Blueprint: Proof of Rudin's exponential inequality

blueprint/src/chang.tex

@@ -14,11 +14,31 @@ \chapter{Chang's lemma}
 \uses{dissociated}
 \lean{rudin_exp_ineq}
 \leanok
-If the discrete Fourier transform of $f : G \longrightarrow \C$ has dissociated support, then $\E \exp|\Re f| \le \exp(\frac{\norm f_2^2} 2)$.
+If the discrete Fourier transform of $f : G \longrightarrow \C$ has dissociated support, then $\E \exp(\Re f) \le \exp(\frac{\norm f_2^2} 2)$.
 \end{lemma}
 \begin{proof}
 \uses{mzi_complex}
-TODO(Thomas): Write proof
+Using the convexity of $t\mapsto e^{tx}$ (for all $x\geq 0$ and $t\in[-1,1]$) we have
+\[e^{tx}\leq \cosh(x)+t\sinh(x).\]
+It follows (taking $x=\lvert z\rvert$ and $t=\Re(z)/\lvert z\rvert$) that, for any $z\in \mathbb{C}$,
+\[e^{\Re z}\leq \cosh(\lvert z\rvert)+\Re(z/\lvert z\rvert)\sinh(\lvert z\rvert).\]
+In particular, if $c_\gamma\in \mathbb{C}$ with $\lvert c_\gamma\rvert=1$ is such that $\widehat{f}(\gamma)=c_\gamma\lvert \widehat{f}(\gamma)\rvert$, then
+\begin{align*}
+e^{\Re f(x)}
+&= \exp\left( \Re \sum_{\gamma\in\Gamma}\widehat{f}(\gamma)\gamma(x)\right)\\
+&=\prod_{\gamma\in \Gamma} \exp\left( \Re \widehat{f}(\gamma)\gamma(x)\right)\\
+&\leq \prod_{\gamma\in \Gamma}\left( \cosh(\lvert \widehat{f}(\gamma)\rvert)+\Re c_\gamma \gamma(x)\sinh(\lvert \widehat{f}(\gamma))\right).
+\end{align*}
+Therefore
+\[\mathbb{E}_x e^{\Re f(x)}\leq \mathbb{E}_x \left( \cosh(\lvert \widehat{f}(\gamma)\rvert)+\Re c_\gamma \gamma(x)\sinh(\lvert \widehat{f}(\gamma))\right).\]
+Using $\Re z=(z+\overline{z})/2$ the product here can be expanded as the sum of
+\[\prod_{\gamma\in \Gamma_2}\frac{c_\gamma}{2}\prod_{\gamma\in \Gamma_3}\frac{\overline{c_\gamma}}{2}\left(\prod_{\gamma\in \Gamma_1}\cosh(\lvert \widehat{f}(\gamma)\rvert)\right)\left(\prod_{\gamma\in \Gamma_2\cup\Gamma_3}\sinh(\lvert \widehat{f}(\gamma)\rvert)\right)\left(\sum_{\gamma\in \Gamma_2}\gamma-\sum_{\lambda\in \Gamma_3}\lambda\right)(x)\]
+as $\Gamma_1\sqcup \Gamma_2\sqcup \Gamma_3=\Gamma$ ranges over all partitions of $\Gamma$ into three disjoint parts.
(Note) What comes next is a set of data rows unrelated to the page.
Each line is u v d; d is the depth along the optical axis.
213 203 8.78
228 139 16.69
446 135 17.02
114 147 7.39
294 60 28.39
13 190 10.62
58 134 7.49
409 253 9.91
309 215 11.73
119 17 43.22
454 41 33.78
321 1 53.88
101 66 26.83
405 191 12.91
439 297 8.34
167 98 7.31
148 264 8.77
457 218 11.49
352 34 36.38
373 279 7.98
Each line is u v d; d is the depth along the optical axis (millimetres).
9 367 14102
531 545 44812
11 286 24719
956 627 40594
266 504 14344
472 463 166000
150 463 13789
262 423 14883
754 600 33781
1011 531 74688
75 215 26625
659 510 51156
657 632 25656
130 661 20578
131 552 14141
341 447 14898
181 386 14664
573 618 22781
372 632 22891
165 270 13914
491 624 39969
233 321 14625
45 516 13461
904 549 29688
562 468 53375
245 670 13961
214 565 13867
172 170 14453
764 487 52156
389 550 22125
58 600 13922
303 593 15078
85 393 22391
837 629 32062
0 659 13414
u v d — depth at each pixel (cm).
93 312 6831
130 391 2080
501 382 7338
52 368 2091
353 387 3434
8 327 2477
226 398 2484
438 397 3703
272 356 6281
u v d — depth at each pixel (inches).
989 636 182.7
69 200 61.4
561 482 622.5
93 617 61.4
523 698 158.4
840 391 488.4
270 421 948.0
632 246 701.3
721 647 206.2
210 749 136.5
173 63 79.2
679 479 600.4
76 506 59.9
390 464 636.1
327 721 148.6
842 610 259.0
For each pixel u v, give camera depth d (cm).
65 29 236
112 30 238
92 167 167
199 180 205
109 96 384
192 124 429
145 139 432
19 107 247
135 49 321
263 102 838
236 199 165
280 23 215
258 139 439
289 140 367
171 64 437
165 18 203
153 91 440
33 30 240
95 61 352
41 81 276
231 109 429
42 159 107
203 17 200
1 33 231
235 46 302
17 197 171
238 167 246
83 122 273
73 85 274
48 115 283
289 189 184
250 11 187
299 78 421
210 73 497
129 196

Using the definition of dissociativity we see that
+\[\sum_{\gamma\in \Gamma_2}\gamma-\sum_{\lambda\in \Gamma_3}\lambda\neq 0\]
+unless $\Gamma_2=\Gamma_2=\emptyset$. In particular summing this term over all $x\in G$ gives $0$. Therefore the only term that survives averaging over $x$ is when $\Gamma_1=\Gamma$, and so
+\[\mathbb{E}_x e^{\Re f(x)}\leq \prod_{\gamma\in \Gamma} \cosh (\lvert \widehat{f}(\gamma)\rvert).\]
+The conclusion now follows using $\cosh(x) \leq e^{x^2/2}$ and $\sum_{\gamma\in \Gamma}\lvert \widehat{f}(\gamma)\rvert^2=\| f\|_2^2$. The second conclusion follows by applying it to $f(x)$ and $-f(x)$ and using
+\[e^{\abs{y}}\leq e^y+e^{-y}.\]
 \end{proof}